*Page text*

□ □ □

Senator Rand Paul is demanding Dr. Anthony Fauci appear before Congress again after newly obtained emails show the former federal health official directed employees to delete records, contradicting his sworn testimony to lawmakers.
Fauci may be guilty of perjury, Paul has hinted.
The Senate Homeland Security and Governmental Affairs Committee, chaired by Paul, obtained documents showing Fauci instructed National Institutes of Health employees to destroy email communications during the COVID-19 pandemic.
“These documents suggest your direct involvement in efforts to conceal information related to the Committee’s investigation and appear to contradict your previous testimony before Congress,” Paul wrote in a letter Tuesday.
The Kentucky Republican posted the damning emails on social media Wednesday —
🚨BREAKING: Newly released emails show Fauci directed colleagues to “delete this after you read it”—dating back to Feb. 2020.

□ □ □

*Data under study*
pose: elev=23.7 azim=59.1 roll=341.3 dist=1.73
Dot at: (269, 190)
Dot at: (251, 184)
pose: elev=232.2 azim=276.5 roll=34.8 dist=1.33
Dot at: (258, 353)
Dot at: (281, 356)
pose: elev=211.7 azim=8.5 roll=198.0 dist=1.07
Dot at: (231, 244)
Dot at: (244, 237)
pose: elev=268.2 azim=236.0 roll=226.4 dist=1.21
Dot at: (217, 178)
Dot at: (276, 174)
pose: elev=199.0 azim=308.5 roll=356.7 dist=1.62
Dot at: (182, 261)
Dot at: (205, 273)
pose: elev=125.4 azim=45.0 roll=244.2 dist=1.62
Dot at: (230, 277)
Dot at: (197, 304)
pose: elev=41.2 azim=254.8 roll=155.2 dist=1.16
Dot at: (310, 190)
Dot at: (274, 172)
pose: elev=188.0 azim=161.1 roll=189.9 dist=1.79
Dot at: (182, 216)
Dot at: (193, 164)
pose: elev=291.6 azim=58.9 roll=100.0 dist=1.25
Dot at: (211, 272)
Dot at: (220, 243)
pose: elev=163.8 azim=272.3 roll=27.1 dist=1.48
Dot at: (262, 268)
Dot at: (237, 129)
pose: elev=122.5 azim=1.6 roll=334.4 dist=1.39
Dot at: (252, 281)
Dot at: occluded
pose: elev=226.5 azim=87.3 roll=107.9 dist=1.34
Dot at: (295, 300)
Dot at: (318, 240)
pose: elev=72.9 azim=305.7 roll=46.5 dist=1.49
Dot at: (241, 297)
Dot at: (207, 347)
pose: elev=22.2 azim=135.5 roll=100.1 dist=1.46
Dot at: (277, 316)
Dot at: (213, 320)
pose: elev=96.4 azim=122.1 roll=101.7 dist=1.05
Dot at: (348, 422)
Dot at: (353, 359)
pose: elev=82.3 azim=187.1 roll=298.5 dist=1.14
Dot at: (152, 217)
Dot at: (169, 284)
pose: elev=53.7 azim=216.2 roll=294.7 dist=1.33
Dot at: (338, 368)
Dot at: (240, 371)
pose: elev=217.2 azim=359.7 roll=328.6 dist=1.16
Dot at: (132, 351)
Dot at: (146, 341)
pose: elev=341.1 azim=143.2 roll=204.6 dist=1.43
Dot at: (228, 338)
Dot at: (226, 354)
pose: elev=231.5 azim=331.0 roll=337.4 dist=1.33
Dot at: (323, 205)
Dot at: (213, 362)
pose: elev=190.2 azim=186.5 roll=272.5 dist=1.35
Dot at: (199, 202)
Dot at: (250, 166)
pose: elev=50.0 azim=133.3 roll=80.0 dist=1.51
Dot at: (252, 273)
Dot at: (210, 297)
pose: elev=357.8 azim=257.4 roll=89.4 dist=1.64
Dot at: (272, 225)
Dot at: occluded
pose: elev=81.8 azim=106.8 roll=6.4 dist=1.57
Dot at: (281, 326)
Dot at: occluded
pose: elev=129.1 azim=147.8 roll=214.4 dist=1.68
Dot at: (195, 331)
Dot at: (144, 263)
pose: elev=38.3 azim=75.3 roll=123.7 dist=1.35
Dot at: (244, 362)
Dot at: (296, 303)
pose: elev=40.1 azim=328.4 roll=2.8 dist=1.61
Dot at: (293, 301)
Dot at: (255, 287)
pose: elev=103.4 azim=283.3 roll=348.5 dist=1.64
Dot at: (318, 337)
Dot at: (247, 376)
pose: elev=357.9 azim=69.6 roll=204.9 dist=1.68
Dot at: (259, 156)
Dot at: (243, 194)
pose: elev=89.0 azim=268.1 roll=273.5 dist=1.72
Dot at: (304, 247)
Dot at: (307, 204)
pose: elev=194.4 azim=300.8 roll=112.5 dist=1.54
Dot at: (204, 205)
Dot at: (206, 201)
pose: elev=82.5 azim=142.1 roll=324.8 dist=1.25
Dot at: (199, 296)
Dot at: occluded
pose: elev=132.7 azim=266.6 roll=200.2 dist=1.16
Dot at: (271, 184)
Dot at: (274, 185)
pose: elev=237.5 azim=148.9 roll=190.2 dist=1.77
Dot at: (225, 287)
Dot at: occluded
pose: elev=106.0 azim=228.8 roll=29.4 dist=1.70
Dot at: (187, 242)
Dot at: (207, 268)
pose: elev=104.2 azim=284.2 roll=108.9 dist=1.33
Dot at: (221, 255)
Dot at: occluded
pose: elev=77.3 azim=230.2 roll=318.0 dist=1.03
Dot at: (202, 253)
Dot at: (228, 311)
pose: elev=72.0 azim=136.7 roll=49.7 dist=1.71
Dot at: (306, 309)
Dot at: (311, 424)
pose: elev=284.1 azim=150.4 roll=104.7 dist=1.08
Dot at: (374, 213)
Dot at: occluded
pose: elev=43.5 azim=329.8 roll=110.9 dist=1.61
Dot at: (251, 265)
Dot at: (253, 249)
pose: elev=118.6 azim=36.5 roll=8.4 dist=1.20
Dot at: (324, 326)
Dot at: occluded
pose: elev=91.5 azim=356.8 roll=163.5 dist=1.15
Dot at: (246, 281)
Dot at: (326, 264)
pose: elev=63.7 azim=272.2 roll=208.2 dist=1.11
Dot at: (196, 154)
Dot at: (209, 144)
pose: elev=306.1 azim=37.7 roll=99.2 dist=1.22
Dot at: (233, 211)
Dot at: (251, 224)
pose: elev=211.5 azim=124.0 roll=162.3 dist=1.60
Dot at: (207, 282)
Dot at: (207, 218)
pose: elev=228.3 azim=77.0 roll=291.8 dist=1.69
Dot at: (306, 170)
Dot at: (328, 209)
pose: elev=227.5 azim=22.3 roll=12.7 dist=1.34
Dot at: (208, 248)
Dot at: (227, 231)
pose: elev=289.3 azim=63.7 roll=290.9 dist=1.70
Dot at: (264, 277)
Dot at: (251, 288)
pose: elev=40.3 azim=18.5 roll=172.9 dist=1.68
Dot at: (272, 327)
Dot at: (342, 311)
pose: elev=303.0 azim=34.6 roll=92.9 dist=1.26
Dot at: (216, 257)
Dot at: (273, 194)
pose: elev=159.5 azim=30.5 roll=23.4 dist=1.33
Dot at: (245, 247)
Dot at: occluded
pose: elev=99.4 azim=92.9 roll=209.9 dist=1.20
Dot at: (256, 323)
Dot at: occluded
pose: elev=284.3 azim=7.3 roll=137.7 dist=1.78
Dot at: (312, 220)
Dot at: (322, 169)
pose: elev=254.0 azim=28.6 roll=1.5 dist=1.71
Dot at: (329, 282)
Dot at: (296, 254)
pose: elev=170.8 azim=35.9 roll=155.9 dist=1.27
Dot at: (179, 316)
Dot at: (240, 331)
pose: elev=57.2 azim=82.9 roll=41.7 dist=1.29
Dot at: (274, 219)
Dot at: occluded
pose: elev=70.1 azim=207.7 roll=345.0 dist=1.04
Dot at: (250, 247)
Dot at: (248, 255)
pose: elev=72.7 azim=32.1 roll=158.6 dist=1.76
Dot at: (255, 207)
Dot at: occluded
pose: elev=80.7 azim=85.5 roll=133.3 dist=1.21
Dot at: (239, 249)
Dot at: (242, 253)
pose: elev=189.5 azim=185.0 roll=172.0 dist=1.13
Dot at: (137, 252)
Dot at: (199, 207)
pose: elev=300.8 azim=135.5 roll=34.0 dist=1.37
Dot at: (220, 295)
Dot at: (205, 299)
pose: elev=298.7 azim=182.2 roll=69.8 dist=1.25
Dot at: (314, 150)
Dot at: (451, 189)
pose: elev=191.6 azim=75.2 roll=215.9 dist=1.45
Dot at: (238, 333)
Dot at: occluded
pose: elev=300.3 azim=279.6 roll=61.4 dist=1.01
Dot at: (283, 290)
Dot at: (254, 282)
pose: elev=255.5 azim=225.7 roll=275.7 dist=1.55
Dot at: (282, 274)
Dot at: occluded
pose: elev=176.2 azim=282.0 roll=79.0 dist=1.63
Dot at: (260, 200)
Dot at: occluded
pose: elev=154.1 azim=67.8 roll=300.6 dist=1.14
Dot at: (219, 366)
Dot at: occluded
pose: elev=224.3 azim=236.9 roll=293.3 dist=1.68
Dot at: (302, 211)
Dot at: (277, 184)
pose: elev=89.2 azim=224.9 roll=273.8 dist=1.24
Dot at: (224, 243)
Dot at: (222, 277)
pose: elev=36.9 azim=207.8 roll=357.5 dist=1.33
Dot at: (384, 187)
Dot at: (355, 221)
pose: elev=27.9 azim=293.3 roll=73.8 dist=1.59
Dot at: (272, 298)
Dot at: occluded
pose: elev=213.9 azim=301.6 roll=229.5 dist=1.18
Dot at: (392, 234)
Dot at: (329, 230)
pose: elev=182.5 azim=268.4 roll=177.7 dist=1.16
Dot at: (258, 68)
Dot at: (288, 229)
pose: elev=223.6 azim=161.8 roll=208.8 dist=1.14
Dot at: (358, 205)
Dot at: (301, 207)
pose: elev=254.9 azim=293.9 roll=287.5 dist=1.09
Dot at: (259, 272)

□ □ □

*Problems and tasks*
a) Rewrite the Fauci article between "Senator Rand Paul" and "testimony to lawmakers.", inclusive, using "recently obtained" in place of "newly obtained".
b) According to the Fauci article, which Senate committee obtained the documents about deleted emails?
c) Resume the Fauci article after its final sentence.
The entries have no connection to the Fauci article.

*Responses per task*
a)
Senator Rand Paul is demanding Dr. Anthony Fauci appear before Congress again after recently obtained emails show the former federal health official directed employees to delete records, contradicting his sworn testimony to lawmakers.

b) The Senate Homeland Security and Governmental Affairs Committee, which Paul chairs.

c)
He denied it under oath. These documents are now public, and Fauci will finally testify before Chairman Rand Paul. pic.twitter.com/kHrUDjfRXI
— Senator Rand Paul (@SenRandPaul) September 10, 2025
Two specific emails seem to directly contradict Fauci’s congressional testimony. In a February 2, 2020 message to then-NIH Director Francis Collins, Fauci wrote: “Please delete this e-mail after you read it.”
A July 20, 2020 email to an unnamed NIH employee stated: “I do not want to engage any more with this nonsense. And so, please delete this e-mail after you read it.”
During his June 2024 testimony before the House Select Subcommittee on the Coronavirus Pandemic, Fauci was directly asked if he had ever deleted records. He responded simply: “No.”
He was similarly asked if he had ever attempted to obstruct Freedom of Information Act requests or deleted emails related to the Wuhan lab or virus origins. Fauci again answered “No.”
Paul has been one of the leading voices promoting the lab leak hypothesis, which states the coronavirus originated from experiments on bat coronaviruses at the Wuhan Institute of Virology in China. The CIA has said it believes the virus responsible for the pandemic originated from the Wuhan lab.
The senator has previously referred Fauci to the Department of Justice twice for obstruction of justice and perjury, when he claimed Fauci lied to Congress about NIH funding of potentially dangerous experiments in China.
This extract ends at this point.